### Passage for review

Addressing Congress for a final time before stepping down Oct. 1, Nicholson suggested to a House committee that the VA has yet to find a clear solution for long waits.

Nicholson also said, though, he's proud of many accomplishments during his 2 1/2 years as head of the Veterans Affairs Department, pushing forward initiatives such as requiring screenings for brain-related injury, adding storefront walk-in clinics and boosting mental health counselors.

But citing in part growing demands from a prolonged Iraq war, Nicholson also said the VA faces difficulties in meeting challenges and expressed sympathy to injured veterans who might have unfairly suffered as a result of unnecessary red tape.

"We have learned that, in many instances, we were not as sensitive to those needs as we could have been -- and we have tried to adjust, while at the same time caring for veterans of different wars and different eras," Nicholson said in testimony prepared for delivery to the House Veterans Affairs Committee. "My heart has gone out to service members or veterans who seem to have slipped through the cracks."

Regarding the claims backlog, Nicholson said the department has hired 1,100 new processors to reduce delays of up to 177 days in processing disability payments. But he predicted another rise in compensation and pension claims this year, citing the additional applications pouring in during "the midst of war."

######
### Information shown

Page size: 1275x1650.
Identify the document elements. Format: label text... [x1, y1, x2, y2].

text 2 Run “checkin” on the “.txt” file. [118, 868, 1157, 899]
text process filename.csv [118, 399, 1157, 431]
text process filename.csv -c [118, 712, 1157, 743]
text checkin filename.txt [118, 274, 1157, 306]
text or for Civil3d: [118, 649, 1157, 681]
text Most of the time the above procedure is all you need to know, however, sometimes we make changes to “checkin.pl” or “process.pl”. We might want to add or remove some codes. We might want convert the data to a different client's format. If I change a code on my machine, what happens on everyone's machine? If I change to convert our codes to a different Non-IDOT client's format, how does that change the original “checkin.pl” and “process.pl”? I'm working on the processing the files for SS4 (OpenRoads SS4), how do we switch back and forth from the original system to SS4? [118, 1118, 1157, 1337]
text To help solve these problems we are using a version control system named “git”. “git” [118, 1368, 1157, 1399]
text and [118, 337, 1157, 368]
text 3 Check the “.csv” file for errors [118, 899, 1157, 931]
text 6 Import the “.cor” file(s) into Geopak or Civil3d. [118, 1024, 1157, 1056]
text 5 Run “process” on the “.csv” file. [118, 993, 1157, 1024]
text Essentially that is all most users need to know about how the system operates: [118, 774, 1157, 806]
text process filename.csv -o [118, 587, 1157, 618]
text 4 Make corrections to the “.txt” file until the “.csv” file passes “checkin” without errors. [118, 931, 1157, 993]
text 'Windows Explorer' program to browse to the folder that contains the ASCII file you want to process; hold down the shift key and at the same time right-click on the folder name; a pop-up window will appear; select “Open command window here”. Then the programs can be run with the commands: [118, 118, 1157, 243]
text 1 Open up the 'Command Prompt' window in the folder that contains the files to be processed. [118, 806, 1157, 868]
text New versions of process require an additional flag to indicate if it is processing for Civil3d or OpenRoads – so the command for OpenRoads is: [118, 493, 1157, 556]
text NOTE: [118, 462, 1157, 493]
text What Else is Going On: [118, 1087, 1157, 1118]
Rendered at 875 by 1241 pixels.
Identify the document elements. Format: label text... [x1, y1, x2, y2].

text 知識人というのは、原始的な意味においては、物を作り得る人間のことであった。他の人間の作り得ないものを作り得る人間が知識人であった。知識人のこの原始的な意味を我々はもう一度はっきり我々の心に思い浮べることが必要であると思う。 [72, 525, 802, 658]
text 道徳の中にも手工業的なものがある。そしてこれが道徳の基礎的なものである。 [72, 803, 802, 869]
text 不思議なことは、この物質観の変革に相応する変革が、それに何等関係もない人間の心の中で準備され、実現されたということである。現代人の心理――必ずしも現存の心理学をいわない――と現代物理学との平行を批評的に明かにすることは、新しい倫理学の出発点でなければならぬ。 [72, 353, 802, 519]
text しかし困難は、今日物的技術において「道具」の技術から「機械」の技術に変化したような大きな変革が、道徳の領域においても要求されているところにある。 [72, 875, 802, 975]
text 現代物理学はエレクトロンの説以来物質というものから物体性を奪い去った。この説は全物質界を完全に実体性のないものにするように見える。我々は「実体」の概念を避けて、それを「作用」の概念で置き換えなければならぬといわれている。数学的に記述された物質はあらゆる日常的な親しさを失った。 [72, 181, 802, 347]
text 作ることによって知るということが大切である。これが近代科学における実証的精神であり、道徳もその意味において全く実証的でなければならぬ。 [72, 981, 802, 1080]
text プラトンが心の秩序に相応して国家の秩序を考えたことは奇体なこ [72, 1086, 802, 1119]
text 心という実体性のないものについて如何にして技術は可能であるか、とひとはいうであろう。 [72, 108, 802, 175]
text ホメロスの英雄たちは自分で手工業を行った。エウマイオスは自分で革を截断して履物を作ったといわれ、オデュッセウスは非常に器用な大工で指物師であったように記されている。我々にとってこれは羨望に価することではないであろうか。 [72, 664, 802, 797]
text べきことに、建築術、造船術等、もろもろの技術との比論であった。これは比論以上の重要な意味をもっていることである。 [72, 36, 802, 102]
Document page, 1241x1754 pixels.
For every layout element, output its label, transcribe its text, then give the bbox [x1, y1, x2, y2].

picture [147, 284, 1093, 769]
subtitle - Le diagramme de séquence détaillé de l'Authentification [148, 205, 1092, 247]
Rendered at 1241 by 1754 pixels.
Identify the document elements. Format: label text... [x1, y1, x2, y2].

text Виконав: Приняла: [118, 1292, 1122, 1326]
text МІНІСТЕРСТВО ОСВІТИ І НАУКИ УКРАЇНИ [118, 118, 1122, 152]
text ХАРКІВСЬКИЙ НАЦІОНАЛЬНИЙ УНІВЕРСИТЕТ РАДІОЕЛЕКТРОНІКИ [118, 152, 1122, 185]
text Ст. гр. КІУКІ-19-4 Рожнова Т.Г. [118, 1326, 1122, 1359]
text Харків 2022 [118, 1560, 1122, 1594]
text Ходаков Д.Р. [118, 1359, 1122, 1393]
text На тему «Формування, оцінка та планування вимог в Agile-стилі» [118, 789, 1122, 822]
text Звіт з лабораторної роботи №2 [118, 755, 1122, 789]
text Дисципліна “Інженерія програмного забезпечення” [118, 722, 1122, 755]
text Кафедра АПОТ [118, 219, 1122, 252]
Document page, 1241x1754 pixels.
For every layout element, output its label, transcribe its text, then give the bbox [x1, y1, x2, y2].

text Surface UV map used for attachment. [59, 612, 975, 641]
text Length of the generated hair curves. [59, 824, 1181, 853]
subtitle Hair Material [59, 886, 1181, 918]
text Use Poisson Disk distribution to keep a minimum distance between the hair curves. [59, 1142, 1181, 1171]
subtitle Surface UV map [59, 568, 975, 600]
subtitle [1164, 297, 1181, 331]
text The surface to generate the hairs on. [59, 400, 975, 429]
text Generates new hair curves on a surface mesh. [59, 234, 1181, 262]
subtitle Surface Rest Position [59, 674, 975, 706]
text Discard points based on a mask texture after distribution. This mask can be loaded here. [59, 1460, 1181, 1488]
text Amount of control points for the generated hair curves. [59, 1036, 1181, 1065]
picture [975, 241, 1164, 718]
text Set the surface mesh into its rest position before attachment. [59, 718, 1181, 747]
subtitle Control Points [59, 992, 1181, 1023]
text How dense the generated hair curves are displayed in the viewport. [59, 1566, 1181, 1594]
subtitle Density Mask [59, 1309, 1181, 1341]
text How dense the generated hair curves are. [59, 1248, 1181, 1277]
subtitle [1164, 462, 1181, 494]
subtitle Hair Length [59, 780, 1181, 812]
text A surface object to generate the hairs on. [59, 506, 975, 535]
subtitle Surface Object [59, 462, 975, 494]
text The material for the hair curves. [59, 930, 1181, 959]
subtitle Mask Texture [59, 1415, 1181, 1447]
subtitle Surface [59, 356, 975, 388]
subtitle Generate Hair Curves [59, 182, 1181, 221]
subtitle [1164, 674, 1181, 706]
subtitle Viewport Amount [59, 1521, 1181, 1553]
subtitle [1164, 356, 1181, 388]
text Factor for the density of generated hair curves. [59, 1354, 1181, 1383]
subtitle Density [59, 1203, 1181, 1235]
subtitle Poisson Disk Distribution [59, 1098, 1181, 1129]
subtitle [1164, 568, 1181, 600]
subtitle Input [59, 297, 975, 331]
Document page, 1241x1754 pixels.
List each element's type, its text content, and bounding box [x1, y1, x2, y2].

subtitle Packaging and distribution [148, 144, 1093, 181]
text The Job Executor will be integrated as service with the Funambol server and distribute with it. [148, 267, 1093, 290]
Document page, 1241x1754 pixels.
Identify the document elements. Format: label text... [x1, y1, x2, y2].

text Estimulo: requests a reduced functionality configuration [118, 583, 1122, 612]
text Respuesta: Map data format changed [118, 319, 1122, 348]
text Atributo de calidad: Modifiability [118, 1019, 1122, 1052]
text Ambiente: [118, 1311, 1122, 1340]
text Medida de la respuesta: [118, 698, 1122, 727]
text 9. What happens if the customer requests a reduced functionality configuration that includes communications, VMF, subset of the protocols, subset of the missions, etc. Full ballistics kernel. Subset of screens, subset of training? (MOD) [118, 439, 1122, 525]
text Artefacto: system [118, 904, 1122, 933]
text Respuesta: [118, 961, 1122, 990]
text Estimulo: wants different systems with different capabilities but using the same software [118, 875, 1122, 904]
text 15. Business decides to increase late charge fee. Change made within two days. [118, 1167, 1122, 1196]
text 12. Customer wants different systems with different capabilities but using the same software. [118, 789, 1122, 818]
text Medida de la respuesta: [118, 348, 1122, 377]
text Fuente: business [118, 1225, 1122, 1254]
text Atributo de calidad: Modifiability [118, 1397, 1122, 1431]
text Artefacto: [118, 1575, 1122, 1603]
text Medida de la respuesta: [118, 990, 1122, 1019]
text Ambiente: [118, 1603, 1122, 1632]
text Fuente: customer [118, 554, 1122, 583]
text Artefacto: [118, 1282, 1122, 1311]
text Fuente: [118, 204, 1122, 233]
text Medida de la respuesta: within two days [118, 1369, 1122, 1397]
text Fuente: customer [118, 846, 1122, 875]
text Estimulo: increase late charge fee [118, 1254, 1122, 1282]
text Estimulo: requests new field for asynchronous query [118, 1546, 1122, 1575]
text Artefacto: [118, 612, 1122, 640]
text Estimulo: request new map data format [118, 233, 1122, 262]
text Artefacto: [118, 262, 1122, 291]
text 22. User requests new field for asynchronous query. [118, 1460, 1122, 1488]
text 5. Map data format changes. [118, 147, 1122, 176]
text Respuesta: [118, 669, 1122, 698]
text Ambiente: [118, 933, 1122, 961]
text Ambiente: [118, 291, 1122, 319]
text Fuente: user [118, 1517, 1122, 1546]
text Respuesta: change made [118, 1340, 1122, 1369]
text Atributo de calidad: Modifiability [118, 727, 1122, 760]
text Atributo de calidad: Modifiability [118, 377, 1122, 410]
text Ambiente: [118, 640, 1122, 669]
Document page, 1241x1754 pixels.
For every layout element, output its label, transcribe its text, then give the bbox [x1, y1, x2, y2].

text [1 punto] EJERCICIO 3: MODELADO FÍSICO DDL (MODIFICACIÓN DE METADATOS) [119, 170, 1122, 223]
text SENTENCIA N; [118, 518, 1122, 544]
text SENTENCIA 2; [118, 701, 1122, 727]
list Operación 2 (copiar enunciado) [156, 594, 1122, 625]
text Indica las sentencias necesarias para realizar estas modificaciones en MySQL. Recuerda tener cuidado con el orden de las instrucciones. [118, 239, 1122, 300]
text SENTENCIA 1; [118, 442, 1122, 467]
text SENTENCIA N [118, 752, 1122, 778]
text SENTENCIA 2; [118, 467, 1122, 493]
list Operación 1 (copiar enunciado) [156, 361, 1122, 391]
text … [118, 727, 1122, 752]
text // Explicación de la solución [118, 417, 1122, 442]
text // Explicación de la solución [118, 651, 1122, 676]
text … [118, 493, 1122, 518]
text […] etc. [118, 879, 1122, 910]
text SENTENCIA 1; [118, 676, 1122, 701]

######

## Required work
1: List the initiatives that the passage on Nicholson's final testimony says he pushed forward as head of the Veterans Affairs Department.
2: Answer these from the passage on Nicholson's final testimony:
(a) On what date was Nicholson stepping down?
(b) How long had he been head of the Veterans Affairs Department?
(c) How many new processors did the department hire to reduce delays?
3: Repeat the stretch of the passage on Nicholson's final testimony from "Addressing Congress for" through "unnecessary red tape.".

## Results by task
1:
- Requiring screenings for brain-related injury
- Adding storefront walk-in clinics
- Boosting mental health counselors

2:
(a) Oct. 1
(b) 2 1/2 years
(c) 1,100

3:
Addressing Congress for a final time before stepping down Oct. 1, Nicholson suggested to a House committee that the VA has yet to find a clear solution for long waits.

Nicholson also said, though, he's proud of many accomplishments during his 2 1/2 years as head of the Veterans Affairs Department, pushing forward initiatives such as requiring screenings for brain-related injury, adding storefront walk-in clinics and boosting mental health counselors.

But citing in part growing demands from a prolonged Iraq war, Nicholson also said the VA faces difficulties in meeting challenges and expressed sympathy to injured veterans who might have unfairly suffered as a result of unnecessary red tape.